(Pictures paired with source code)

- Opening Delimiter -

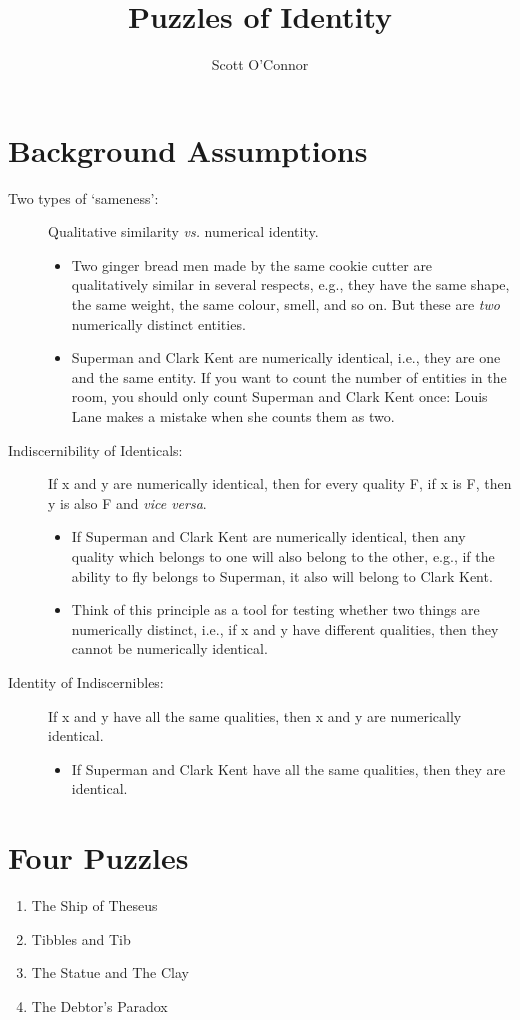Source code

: \documentclass[9pt]{article}
\title{Puzzles of Identity}
\author{Scott O’Connor}
\begin{document}
\maketitle
\section{Background Assumptions}
\begin{description}
\item [Two types of `sameness':] Qualitative similarity \emph{vs.} numerical identity. 
\begin{itemize} 
\item Two ginger bread men made by the same cookie cutter are qualitatively similar in several respects, e.g., they have the same shape, the same weight, the same colour, smell, and so on. But these are \emph{two} numerically distinct entities. 
\item Superman and Clark Kent are numerically identical, i.e., they are one and the same entity. If you want to count the number of entities in the room, you should only count Superman and Clark Kent once: Louis Lane makes a mistake when she counts them as two. 
\end{itemize}
\item [Indiscernibility of Identicals:] If x and y are numerically identical, then for every quality F, if x is F, then y is also F and \emph{vice versa}.  
\begin{itemize}
\item If Superman and Clark Kent are numerically identical, then any quality which belongs to one will also belong to the other, e.g., if the ability to fly belongs to Superman, it also will belong to Clark Kent.
\item Think of this principle as a tool for testing whether two things are numerically distinct, i.e., if x and y have different qualities, then they cannot be numerically identical. 
\end{itemize}
\item [Identity of Indiscernibles:] If x and y have all the same qualities, then x and y are numerically identical. 
\begin{itemize}
\item If Superman and Clark Kent have all the same qualities, then they are identical. 
\end{itemize}
\end{description}

\section{Four Puzzles} 
\begin{enumerate}
\item The Ship of Theseus 
\item Tibbles and Tib 
\item The Statue and The Clay 
\item The Debtor's Paradox 

\end{enumerate}
\end{document}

- Closing Delimiter -

What is expected ->
Could you please return the entries above exactly, minus the pictures?

Task solution ->
Source code

: \documentclass[9pt]{article}
\title{Puzzles of Identity}
\author{Scott O’Connor}
\begin{document}
\maketitle
\section{Background Assumptions}
\begin{description}
\item [Two types of `sameness':] Qualitative similarity \emph{vs.} numerical identity. 
\begin{itemize} 
\item Two ginger bread men made by the same cookie cutter are qualitatively similar in several respects, e.g., they have the same shape, the same weight, the same colour, smell, and so on. But these are \emph{two} numerically distinct entities. 
\item Superman and Clark Kent are numerically identical, i.e., they are one and the same entity. If you want to count the number of entities in the room, you should only count Superman and Clark Kent once: Louis Lane makes a mistake when she counts them as two. 
\end{itemize}
\item [Indiscernibility of Identicals:] If x and y are numerically identical, then for every quality F, if x is F, then y is also F and \emph{vice versa}.  
\begin{itemize}
\item If Superman and Clark Kent are numerically identical, then any quality which belongs to one will also belong to the other, e.g., if the ability to fly belongs to Superman, it also will belong to Clark Kent.
\item Think of this principle as a tool for testing whether two things are numerically distinct, i.e., if x and y have different qualities, then they cannot be numerically identical. 
\end{itemize}
\item [Identity of Indiscernibles:] If x and y have all the same qualities, then x and y are numerically identical. 
\begin{itemize}
\item If Superman and Clark Kent have all the same qualities, then they are identical. 
\end{itemize}
\end{description}

\section{Four Puzzles} 
\begin{enumerate}
\item The Ship of Theseus 
\item Tibbles and Tib 
\item The Statue and The Clay 
\item The Debtor's Paradox 

\end{enumerate}
\end{document}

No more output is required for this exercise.